Yelp might maintain one of the most popular crowdsourced business directories in the world with over 33 million unique monthly visitors, but its software developers aren’t just twiddling their thumbs. Case in point? The San Francisco company today detailed Bento, an open source Java and Kotlin toolset for building modularized Android user interfaces.
“The Bento framework makes it easy to break down complex interfaces into a set of easy to understand, modular, dynamic, and testable components,” explained Argo in a blog post. “[It] was made to be progressively introduced into an existing application. You don’t need to rewrite your app from scratch or rethink your entire application architecture.”
Bento, whose namesake is the iconic compartmentalized Japanese lunch container, provides a framework to orchestrate different view types and the position of items within lists. Its approach stands in contrast to most Android apps with list-based interfaces, which reference ordered lists of data and create on-screen views for each item.
Bento groups different views (along with their display and interaction logic) into Components, or self-contained elements that provide data items. Components can be anything from text views to horizontal carousels; data items are bound to views with an associated class (ComponentViewHolder), while view holders bind Components to views to handle interactions.
Bento can add, remove, and insert components dynamically into user interfaces, and it provides an abstraction that can be used to apply its functionality to different view types. Better yet, Components don’t require any dependencies, which makes testing their programming logic and ensuring everything’s displayed properly a tad easier.

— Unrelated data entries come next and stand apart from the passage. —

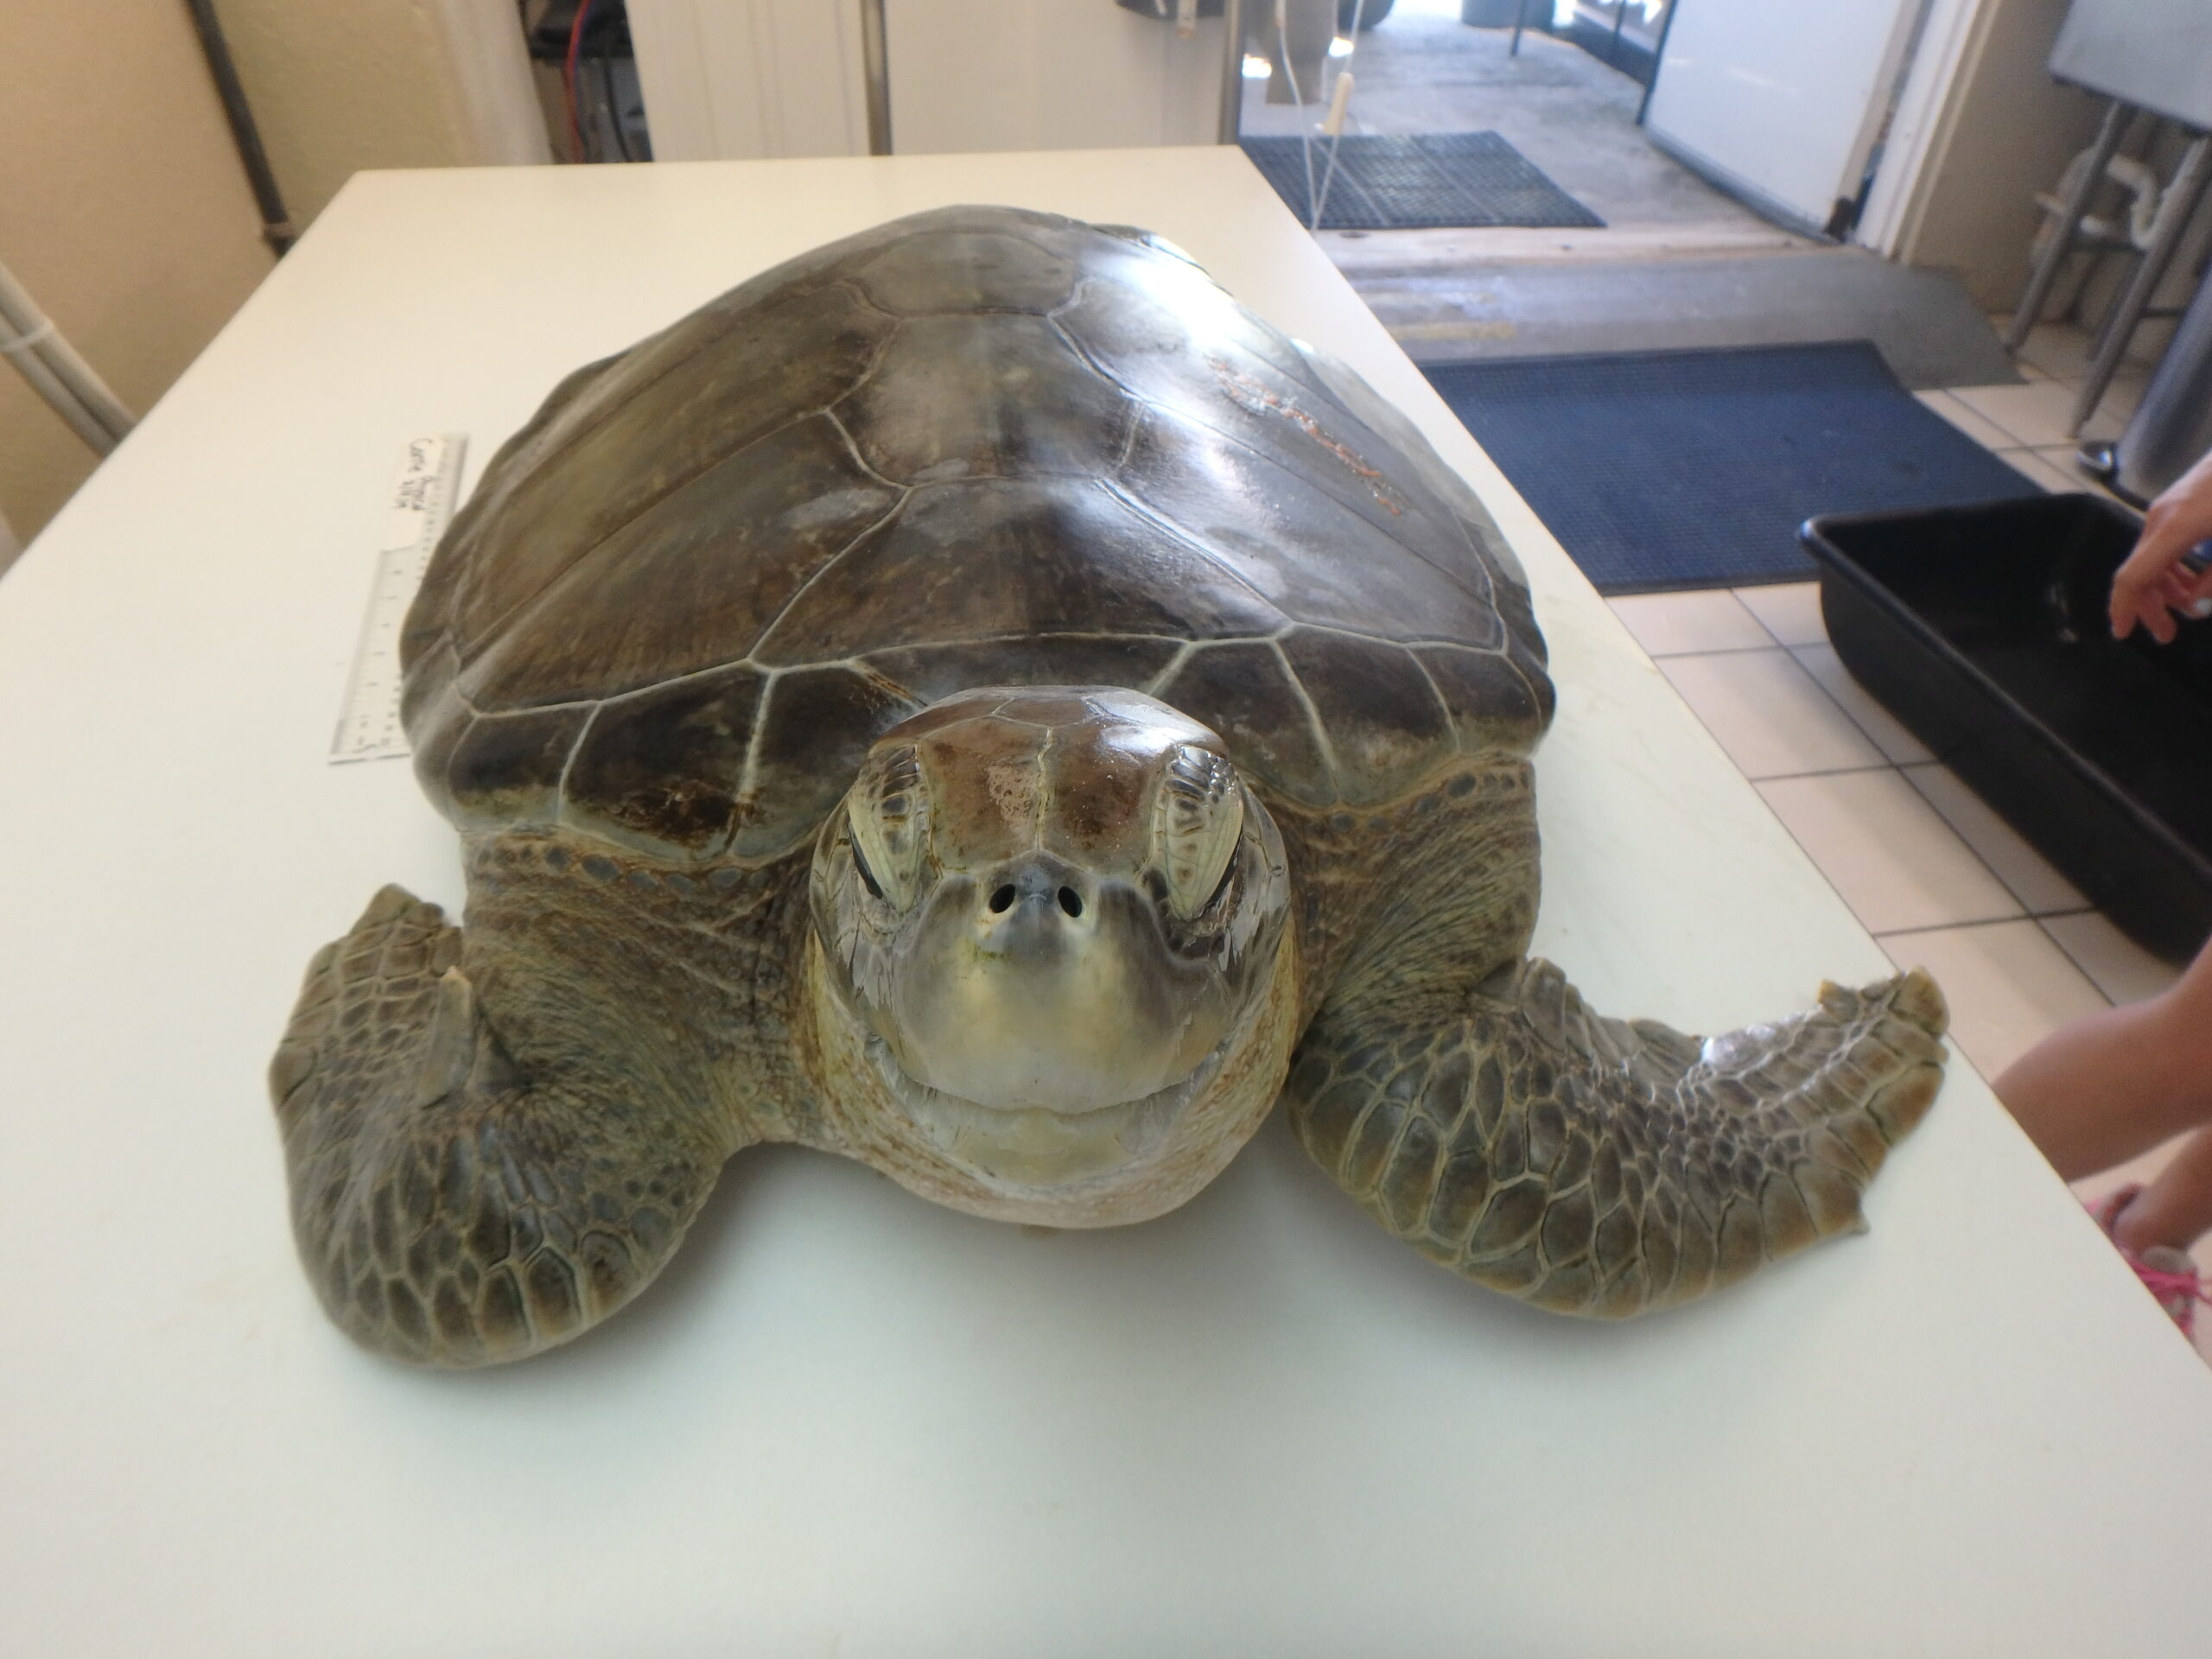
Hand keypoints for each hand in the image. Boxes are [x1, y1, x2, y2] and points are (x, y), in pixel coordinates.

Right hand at [2112, 446, 2211, 642]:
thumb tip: (2195, 605)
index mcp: (2174, 528)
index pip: (2133, 576)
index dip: (2125, 609)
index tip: (2124, 635)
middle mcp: (2161, 517)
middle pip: (2140, 570)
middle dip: (2151, 606)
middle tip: (2168, 635)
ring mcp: (2168, 506)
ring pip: (2150, 557)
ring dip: (2164, 588)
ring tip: (2188, 607)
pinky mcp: (2180, 500)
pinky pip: (2163, 542)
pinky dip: (2171, 568)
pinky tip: (2191, 578)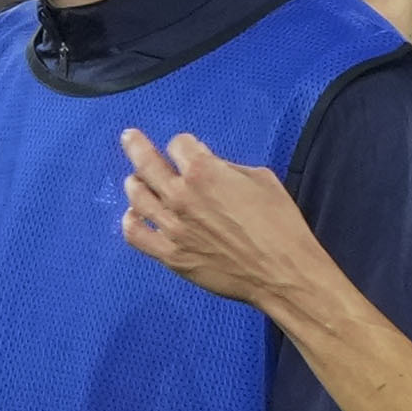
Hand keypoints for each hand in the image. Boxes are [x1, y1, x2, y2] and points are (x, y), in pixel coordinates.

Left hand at [113, 132, 332, 320]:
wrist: (281, 272)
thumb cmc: (279, 223)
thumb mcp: (260, 178)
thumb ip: (226, 166)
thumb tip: (207, 163)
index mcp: (204, 171)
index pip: (178, 145)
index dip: (186, 145)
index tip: (190, 150)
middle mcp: (181, 196)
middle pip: (146, 163)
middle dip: (136, 145)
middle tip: (130, 138)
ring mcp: (172, 227)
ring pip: (136, 196)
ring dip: (134, 183)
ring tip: (135, 180)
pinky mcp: (170, 255)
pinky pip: (135, 234)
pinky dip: (130, 221)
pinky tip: (135, 216)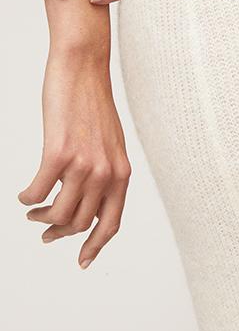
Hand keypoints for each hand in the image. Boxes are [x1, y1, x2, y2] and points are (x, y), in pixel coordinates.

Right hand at [18, 50, 130, 268]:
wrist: (84, 70)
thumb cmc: (93, 105)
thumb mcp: (111, 145)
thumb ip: (106, 173)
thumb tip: (89, 199)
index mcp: (121, 174)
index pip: (111, 223)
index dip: (95, 247)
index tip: (81, 260)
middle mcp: (106, 173)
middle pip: (80, 224)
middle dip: (59, 233)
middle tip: (44, 232)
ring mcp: (83, 164)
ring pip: (59, 214)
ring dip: (41, 218)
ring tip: (32, 210)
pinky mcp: (58, 153)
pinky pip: (38, 191)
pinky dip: (27, 198)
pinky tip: (24, 194)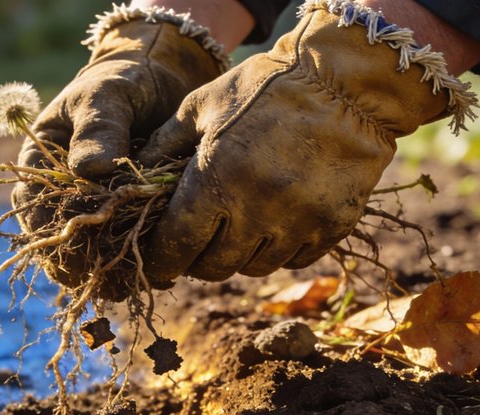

Moreover, Bento Components are reusable — a Component created for one environment can be reused across many different screens — and they’re highly scalable. There’s no limit to the number of Components a project can have, and because they’re modular in nature, they can be assigned to particular teams or developers for bug triage and maintenance.
“Bento is still growing, and is by no means perfect or complete,” wrote Argo, “We have several areas which we’d like to improve, mostly centered around performance. [But] Bento has helped our Android app development scale and allowed us to execute new features efficiently and reliably … [and] we’re always looking for new contributors to the project.”
Yelp’s Bento framework is available on GitHub in open source under the Apache license.